**Passage:**
== Segment start ==

The International Monetary Fund (IMF) has warned Qatar and other countries in the region to proceed carefully as they begin the delicate task of reducing subsidies and rolling out new taxes to plug deficits in government budgets.
Qatar, like other countries in the region, has “maintained social cohesion” by redistributing some of the proceeds from its sale of oil and natural gas to residents through generous public services and artificially low prices for water, electricity and petrol.
In recent years, the government has also given large raises to nationals employed in the public sector.
However, the slump in global oil prices has eroded government revenues and prompted the Ministry of Finance to project that Qatar will run a QR46.5 billion deficit this year.
Efforts are now underway to reduce spending by slashing the budgets of state-funded organizations, for example.
But the IMF said in a report released late last week that governments across the region need to be selective in where they make cuts:
“It will require difficult choices and adjustments in the implicit social contract between governments and citizens, not least because spending on items such as wages and social benefits tends to be rigid and difficult to cut,” the IMF said in the document, titled, Learning to Live with Cheaper Oil.
“Policymakers will need to implement measures in a way that minimizes the adverse impact on growth, while maintaining social cohesion, including by protecting essential spending on health, education, and other high-return categories, and by protecting the vulnerable segments of population.”
Qatar’s senior leaders began hinting last year that belt-tightening measures were on the horizon.
Elsewhere, the government has increased user fees for some services, such as sending letters and parcels.
However, Qatar appears to be moving slowly in introducing reforms.
For example, after an initial hike in January, petrol prices have only marginally increased.
And, in an effort to prevent the price of essential consumer products from rapidly rising, GCC finance ministers have agreed to exempt 94 food items, as well as education and health services, from future consumer taxes.
Meanwhile, patients here continue to pay only a nominal fee for government hospital stays and other medical care.

== Segment end ==

**Exercises:**
#1 Set down the part of the article on Qatar's budget between "But the IMF" and "with Cheaper Oil.", inclusive.
#2 In the article on Qatar's budget, why did GCC finance ministers agree to exempt 94 food items, as well as education and health services, from future consumer taxes?
The records have no connection to the article on Qatar's budget.

[Records in a dataset]

== Segment start ==

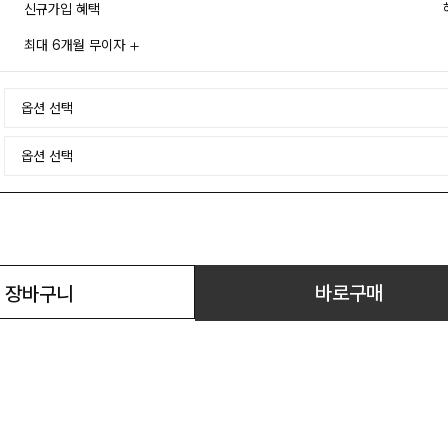
신규가입 혜택
최대 6개월 무이자
바로구매
장바구니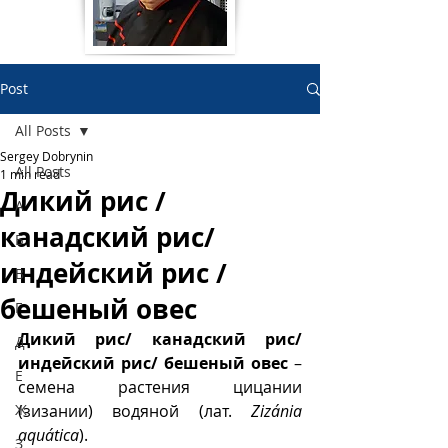
Post
All Posts
Sergey Dobrynin
All Posts
1 min read
Дикий рис /
А
канадский рис/
Б
индейский рис /
В
бешеный овес
Г
Дикий рис/ канадский рис/ 
Д
индейский рис/ бешеный овес
 – 
Е
семена растения цицании 
Ж
(зизании) водяной (лат.
Zizánia 
aquática
).  
З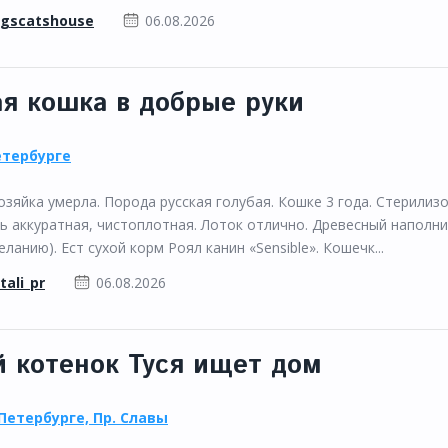
gscatshouse
06.08.2026
ая кошка в добрые руки
етербурге
озяйка умерла. Порода русская голубая. Кошке 3 года. Стерилиз
ь аккуратная, чистоплотная. Лоток отлично. Древесный наполн
анию). Ест сухой корм Роял канин «Sensible». Кошечк...
tali_pr
06.08.2026
й котенок Туся ищет дом
Петербурге, Пр. Славы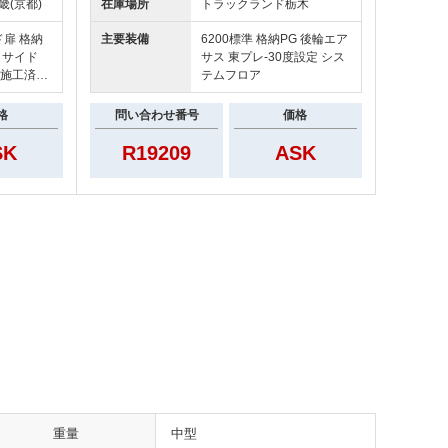
在庫場所
トラックランド
栃木
畿(京都)
主要装備
6200標準 格納PG 後輪エア
ド扉 格納
サス 東プレ-30度設定 シス
定 サイド
テムフロア
ク施工済
問い合わせ番号
価格
格
R19209
ASK
SK
重量
中型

== Segment end ==

**Response list:**
#1
But the IMF said in a report released late last week that governments across the region need to be selective in where they make cuts:
“It will require difficult choices and adjustments in the implicit social contract between governments and citizens, not least because spending on items such as wages and social benefits tends to be rigid and difficult to cut,” the IMF said in the document, titled, Learning to Live with Cheaper Oil.

#2 They agreed to the exemption to keep the price of essential consumer products from rising rapidly.